** TASK STATEMENT **
What is needed is an exact transcription of every record.

** RECORDS SHOWN **
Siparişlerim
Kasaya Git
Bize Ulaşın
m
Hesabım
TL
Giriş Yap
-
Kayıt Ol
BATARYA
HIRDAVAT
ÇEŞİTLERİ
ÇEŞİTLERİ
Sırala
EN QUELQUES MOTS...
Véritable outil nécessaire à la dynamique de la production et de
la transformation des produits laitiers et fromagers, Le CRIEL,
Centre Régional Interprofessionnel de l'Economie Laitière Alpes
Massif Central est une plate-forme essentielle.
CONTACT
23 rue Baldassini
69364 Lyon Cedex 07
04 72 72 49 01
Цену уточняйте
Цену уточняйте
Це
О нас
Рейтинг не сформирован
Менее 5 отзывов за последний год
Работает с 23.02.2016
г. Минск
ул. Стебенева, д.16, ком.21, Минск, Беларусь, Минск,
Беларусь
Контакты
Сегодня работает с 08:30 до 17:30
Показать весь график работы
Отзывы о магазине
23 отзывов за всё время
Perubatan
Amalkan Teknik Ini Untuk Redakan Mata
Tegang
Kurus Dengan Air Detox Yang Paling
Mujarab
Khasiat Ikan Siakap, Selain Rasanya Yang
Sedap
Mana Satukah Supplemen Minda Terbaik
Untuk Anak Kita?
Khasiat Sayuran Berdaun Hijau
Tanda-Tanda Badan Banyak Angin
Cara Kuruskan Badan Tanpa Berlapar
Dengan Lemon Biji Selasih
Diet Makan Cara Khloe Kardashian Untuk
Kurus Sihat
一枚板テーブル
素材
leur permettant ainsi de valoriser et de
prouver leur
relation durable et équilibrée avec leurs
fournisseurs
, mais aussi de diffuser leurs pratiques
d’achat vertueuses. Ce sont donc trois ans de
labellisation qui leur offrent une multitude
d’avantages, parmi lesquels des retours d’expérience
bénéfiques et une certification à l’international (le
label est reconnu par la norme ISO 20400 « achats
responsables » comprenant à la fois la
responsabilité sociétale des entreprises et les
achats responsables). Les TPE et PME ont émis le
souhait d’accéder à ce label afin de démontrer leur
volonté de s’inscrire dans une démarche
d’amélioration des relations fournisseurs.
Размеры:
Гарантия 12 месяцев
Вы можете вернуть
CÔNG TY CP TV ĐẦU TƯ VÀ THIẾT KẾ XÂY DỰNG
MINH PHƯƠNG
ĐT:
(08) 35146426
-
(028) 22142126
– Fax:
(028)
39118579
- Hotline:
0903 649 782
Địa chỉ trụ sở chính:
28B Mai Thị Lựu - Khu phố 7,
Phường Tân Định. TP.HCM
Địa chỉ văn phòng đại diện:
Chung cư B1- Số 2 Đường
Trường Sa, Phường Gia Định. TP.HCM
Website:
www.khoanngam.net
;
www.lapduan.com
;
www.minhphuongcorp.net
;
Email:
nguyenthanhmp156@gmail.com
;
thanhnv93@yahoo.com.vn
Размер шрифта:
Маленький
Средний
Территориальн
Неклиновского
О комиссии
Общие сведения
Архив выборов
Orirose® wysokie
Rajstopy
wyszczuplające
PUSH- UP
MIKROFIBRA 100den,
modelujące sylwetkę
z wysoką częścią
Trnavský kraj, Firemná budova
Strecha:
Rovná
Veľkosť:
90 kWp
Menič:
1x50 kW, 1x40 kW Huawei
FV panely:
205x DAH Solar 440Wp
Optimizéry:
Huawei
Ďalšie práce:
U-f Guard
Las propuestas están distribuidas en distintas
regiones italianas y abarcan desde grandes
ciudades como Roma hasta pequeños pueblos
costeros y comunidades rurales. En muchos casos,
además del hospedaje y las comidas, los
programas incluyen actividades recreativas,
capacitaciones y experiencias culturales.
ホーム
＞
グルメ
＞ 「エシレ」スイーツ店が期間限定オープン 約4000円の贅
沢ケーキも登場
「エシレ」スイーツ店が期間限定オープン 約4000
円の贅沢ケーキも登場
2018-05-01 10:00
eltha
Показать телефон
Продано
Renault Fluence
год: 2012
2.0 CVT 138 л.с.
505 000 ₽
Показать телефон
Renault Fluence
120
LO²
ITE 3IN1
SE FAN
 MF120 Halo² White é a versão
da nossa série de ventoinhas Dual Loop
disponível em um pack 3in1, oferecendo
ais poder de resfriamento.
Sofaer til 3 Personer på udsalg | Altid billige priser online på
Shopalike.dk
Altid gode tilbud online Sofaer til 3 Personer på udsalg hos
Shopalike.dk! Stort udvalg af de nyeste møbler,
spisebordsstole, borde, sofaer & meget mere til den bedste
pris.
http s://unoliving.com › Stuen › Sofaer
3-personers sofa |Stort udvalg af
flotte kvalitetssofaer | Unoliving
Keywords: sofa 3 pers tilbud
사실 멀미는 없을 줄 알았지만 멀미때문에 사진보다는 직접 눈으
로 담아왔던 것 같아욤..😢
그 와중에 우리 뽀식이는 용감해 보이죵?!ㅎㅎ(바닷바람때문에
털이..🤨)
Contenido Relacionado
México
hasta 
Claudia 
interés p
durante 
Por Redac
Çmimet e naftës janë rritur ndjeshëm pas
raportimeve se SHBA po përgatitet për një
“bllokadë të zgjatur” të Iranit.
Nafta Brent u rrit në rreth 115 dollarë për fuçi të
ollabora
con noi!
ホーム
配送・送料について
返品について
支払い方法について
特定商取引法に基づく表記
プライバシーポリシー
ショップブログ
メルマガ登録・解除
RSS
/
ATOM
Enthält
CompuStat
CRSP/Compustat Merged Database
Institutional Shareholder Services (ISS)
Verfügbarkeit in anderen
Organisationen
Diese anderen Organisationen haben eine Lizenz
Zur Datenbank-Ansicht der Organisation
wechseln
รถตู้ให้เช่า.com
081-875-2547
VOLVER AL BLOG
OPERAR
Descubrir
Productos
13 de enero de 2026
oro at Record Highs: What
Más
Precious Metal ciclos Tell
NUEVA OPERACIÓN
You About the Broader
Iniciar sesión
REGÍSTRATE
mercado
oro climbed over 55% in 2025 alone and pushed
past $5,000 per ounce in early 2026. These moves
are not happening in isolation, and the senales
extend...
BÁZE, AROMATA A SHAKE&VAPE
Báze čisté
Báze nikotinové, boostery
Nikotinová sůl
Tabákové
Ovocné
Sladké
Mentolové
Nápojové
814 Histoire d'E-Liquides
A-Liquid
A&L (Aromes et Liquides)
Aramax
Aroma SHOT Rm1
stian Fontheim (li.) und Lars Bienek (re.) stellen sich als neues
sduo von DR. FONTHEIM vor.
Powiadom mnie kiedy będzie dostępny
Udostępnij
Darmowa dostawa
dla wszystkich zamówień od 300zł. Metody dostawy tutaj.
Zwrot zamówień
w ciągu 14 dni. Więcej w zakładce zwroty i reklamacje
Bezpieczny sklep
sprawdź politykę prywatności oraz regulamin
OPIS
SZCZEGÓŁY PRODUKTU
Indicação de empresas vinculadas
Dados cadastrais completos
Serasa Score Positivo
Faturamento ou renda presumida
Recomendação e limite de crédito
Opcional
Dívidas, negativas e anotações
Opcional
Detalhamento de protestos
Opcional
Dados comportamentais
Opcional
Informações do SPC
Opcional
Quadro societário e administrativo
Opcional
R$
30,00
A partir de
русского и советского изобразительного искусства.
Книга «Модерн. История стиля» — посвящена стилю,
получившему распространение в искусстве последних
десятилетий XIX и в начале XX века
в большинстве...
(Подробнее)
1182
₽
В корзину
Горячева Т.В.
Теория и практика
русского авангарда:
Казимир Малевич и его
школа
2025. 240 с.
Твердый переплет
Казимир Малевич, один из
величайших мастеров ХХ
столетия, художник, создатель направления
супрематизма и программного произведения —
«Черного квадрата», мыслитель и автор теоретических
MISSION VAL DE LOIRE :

** WRITTEN REPLY **
Siparişlerim
Kasaya Git
Bize Ulaşın
m
Hesabım
TL
Giriş Yap
-
Kayıt Ol
BATARYA
HIRDAVAT
ÇEŞİTLERİ
ÇEŞİTLERİ
Sırala
EN QUELQUES MOTS...
Véritable outil nécessaire à la dynamique de la production et de
la transformation des produits laitiers et fromagers, Le CRIEL,
Centre Régional Interprofessionnel de l'Economie Laitière Alpes
Massif Central est une plate-forme essentielle.
CONTACT
23 rue Baldassini
69364 Lyon Cedex 07
04 72 72 49 01
Цену уточняйте
Цену уточняйте
Це
О нас
Рейтинг не сформирован
Менее 5 отзывов за последний год
Работает с 23.02.2016
г. Минск
ул. Стебенева, д.16, ком.21, Минск, Беларусь, Минск,
Беларусь
Контакты
Сегодня работает с 08:30 до 17:30
Показать весь график работы
Отзывы о магазине
23 отзывов за всё время
Perubatan
Amalkan Teknik Ini Untuk Redakan Mata
Tegang
Kurus Dengan Air Detox Yang Paling
Mujarab
Khasiat Ikan Siakap, Selain Rasanya Yang
Sedap
Mana Satukah Supplemen Minda Terbaik
Untuk Anak Kita?
Khasiat Sayuran Berdaun Hijau
Tanda-Tanda Badan Banyak Angin
Cara Kuruskan Badan Tanpa Berlapar
Dengan Lemon Biji Selasih
Diet Makan Cara Khloe Kardashian Untuk
Kurus Sihat
一枚板テーブル
素材
leur permettant ainsi de valoriser et de
prouver leur
relation durable et équilibrée avec leurs
fournisseurs
, mais aussi de diffuser leurs pratiques
d’achat vertueuses. Ce sont donc trois ans de
labellisation qui leur offrent une multitude
d’avantages, parmi lesquels des retours d’expérience
bénéfiques et une certification à l’international (le
label est reconnu par la norme ISO 20400 « achats
responsables » comprenant à la fois la
responsabilité sociétale des entreprises et les
achats responsables). Les TPE et PME ont émis le
souhait d’accéder à ce label afin de démontrer leur
volonté de s’inscrire dans une démarche
d’amélioration des relations fournisseurs.
Размеры:
Гарантия 12 месяцев
Вы можете вернуть
CÔNG TY CP TV ĐẦU TƯ VÀ THIẾT KẾ XÂY DỰNG
MINH PHƯƠNG
ĐT:
(08) 35146426
-
(028) 22142126
– Fax:
(028)
39118579
- Hotline:
0903 649 782
Địa chỉ trụ sở chính:
28B Mai Thị Lựu - Khu phố 7,
Phường Tân Định. TP.HCM
Địa chỉ văn phòng đại diện:
Chung cư B1- Số 2 Đường
Trường Sa, Phường Gia Định. TP.HCM
Website:
www.khoanngam.net
;
www.lapduan.com
;
www.minhphuongcorp.net
;
Email:
nguyenthanhmp156@gmail.com
;
thanhnv93@yahoo.com.vn
Размер шрифта:
Маленький
Средний
Территориальн
Неклиновского
О комиссии
Общие сведения
Архив выборов
Orirose® wysokie
Rajstopy
wyszczuplające
PUSH- UP
MIKROFIBRA 100den,
modelujące sylwetkę
z wysoką częścią
Trnavský kraj, Firemná budova
Strecha:
Rovná
Veľkosť:
90 kWp
Menič:
1x50 kW, 1x40 kW Huawei
FV panely:
205x DAH Solar 440Wp
Optimizéry:
Huawei
Ďalšie práce:
U-f Guard
Las propuestas están distribuidas en distintas
regiones italianas y abarcan desde grandes
ciudades como Roma hasta pequeños pueblos
costeros y comunidades rurales. En muchos casos,
además del hospedaje y las comidas, los
programas incluyen actividades recreativas,
capacitaciones y experiencias culturales.
ホーム
＞
グルメ
＞ 「エシレ」スイーツ店が期間限定オープン 約4000円の贅
沢ケーキも登場
「エシレ」スイーツ店が期間限定オープン 約4000
円の贅沢ケーキも登場
2018-05-01 10:00
eltha
Показать телефон
Продано
Renault Fluence
год: 2012
2.0 CVT 138 л.с.
505 000 ₽
Показать телефон
Renault Fluence
120
LO²
ITE 3IN1
SE FAN
 MF120 Halo² White é a versão
da nossa série de ventoinhas Dual Loop
disponível em um pack 3in1, oferecendo
ais poder de resfriamento.
Sofaer til 3 Personer på udsalg | Altid billige priser online på
Shopalike.dk
Altid gode tilbud online Sofaer til 3 Personer på udsalg hos
Shopalike.dk! Stort udvalg af de nyeste møbler,
spisebordsstole, borde, sofaer & meget mere til den bedste
pris.
http s://unoliving.com › Stuen › Sofaer
3-personers sofa |Stort udvalg af
flotte kvalitetssofaer | Unoliving
Keywords: sofa 3 pers tilbud
사실 멀미는 없을 줄 알았지만 멀미때문에 사진보다는 직접 눈으
로 담아왔던 것 같아욤..😢
그 와중에 우리 뽀식이는 용감해 보이죵?!ㅎㅎ(바닷바람때문에
털이..🤨)
Contenido Relacionado
México
hasta 
Claudia 
interés p
durante 
Por Redac
Çmimet e naftës janë rritur ndjeshëm pas
raportimeve se SHBA po përgatitet për një
“bllokadë të zgjatur” të Iranit.
Nafta Brent u rrit në rreth 115 dollarë për fuçi të
ollabora
con noi!
ホーム
配送・送料について
返品について
支払い方法について
特定商取引法に基づく表記
プライバシーポリシー
ショップブログ
メルマガ登録・解除
RSS
/
ATOM
Enthält
CompuStat
CRSP/Compustat Merged Database
Institutional Shareholder Services (ISS)
Verfügbarkeit in anderen
Organisationen
Diese anderen Organisationen haben eine Lizenz
Zur Datenbank-Ansicht der Organisation
wechseln
รถตู้ให้เช่า.com
081-875-2547
VOLVER AL BLOG
OPERAR
Descubrir
Productos
13 de enero de 2026
oro at Record Highs: What
Más
Precious Metal ciclos Tell
NUEVA OPERACIÓN
You About the Broader
Iniciar sesión
REGÍSTRATE
mercado
oro climbed over 55% in 2025 alone and pushed
past $5,000 per ounce in early 2026. These moves
are not happening in isolation, and the senales
extend...
BÁZE, AROMATA A SHAKE&VAPE
Báze čisté
Báze nikotinové, boostery
Nikotinová sůl
Tabákové
Ovocné
Sladké
Mentolové
Nápojové
814 Histoire d'E-Liquides
A-Liquid
A&L (Aromes et Liquides)
Aramax
Aroma SHOT Rm1
stian Fontheim (li.) und Lars Bienek (re.) stellen sich als neues
sduo von DR. FONTHEIM vor.
Powiadom mnie kiedy będzie dostępny
Udostępnij
Darmowa dostawa
dla wszystkich zamówień od 300zł. Metody dostawy tutaj.
Zwrot zamówień
w ciągu 14 dni. Więcej w zakładce zwroty i reklamacje
Bezpieczny sklep
sprawdź politykę prywatności oraz regulamin
OPIS
SZCZEGÓŁY PRODUKTU
Indicação de empresas vinculadas
Dados cadastrais completos
Serasa Score Positivo
Faturamento ou renda presumida
Recomendação e limite de crédito
Opcional
Dívidas, negativas e anotações
Opcional
Detalhamento de protestos
Opcional
Dados comportamentais
Opcional
Informações do SPC
Opcional
Quadro societário e administrativo
Opcional
R$
30,00
A partir de
русского и советского изобразительного искусства.
Книга «Модерн. История стиля» — посвящена стилю,
получившему распространение в искусстве последних
десятилетий XIX и в начале XX века
в большинстве...
(Подробнее)
1182
₽
В корзину
Горячева Т.В.
Теория и практика
русского авангарда:
Казимир Малевич и его
школа
2025. 240 с.
Твердый переплет
Казимир Малевич, один из
величайших мастеров ХХ
столетия, художник, создатель направления
супрематизма и программного произведения —
«Черного квадрата», мыслитель и автор теоретических
MISSION VAL DE LOIRE :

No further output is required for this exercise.